**EXTRACTED ENTRIES**
++++

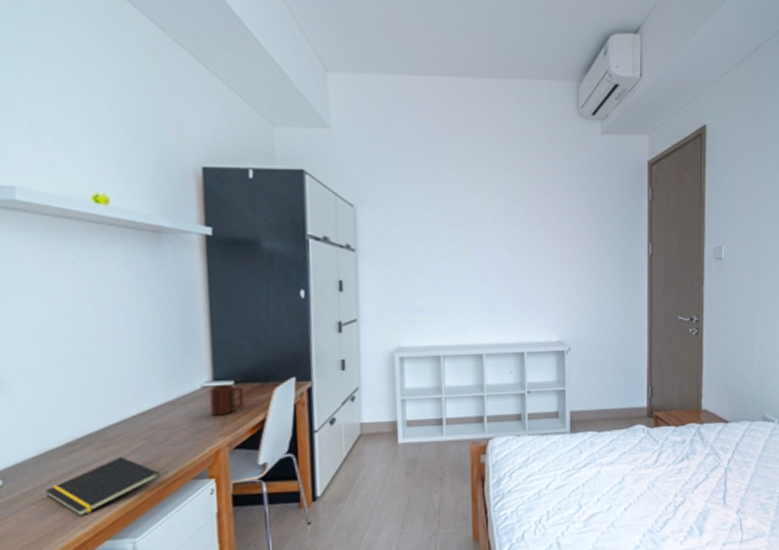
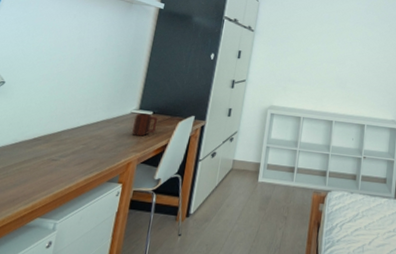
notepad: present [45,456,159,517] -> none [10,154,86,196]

++++

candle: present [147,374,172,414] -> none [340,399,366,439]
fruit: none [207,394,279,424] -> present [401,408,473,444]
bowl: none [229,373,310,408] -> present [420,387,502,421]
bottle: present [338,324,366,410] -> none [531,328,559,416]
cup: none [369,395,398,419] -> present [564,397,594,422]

++++

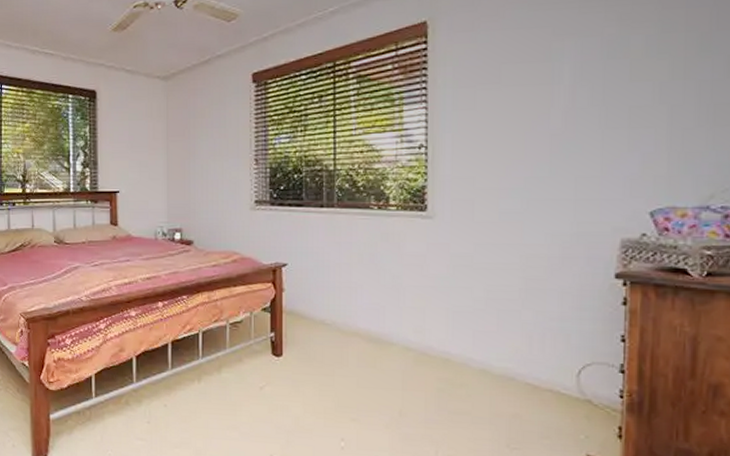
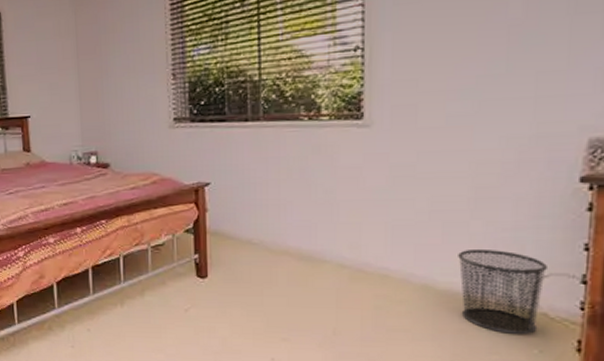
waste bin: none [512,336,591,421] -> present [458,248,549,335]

++++

**WHAT TO WORK ON**
In your answer, include only the lines above starting at the line that holds "candle: present [147,374,172,414]" and ending at the line that holds "cup: none [369,395,398,419]", copied exactly.

**TASK OUTPUT**
candle: present [147,374,172,414] -> none [340,399,366,439]
fruit: none [207,394,279,424] -> present [401,408,473,444]
bowl: none [229,373,310,408] -> present [420,387,502,421]
bottle: present [338,324,366,410] -> none [531,328,559,416]
cup: none [369,395,398,419] -> present [564,397,594,422]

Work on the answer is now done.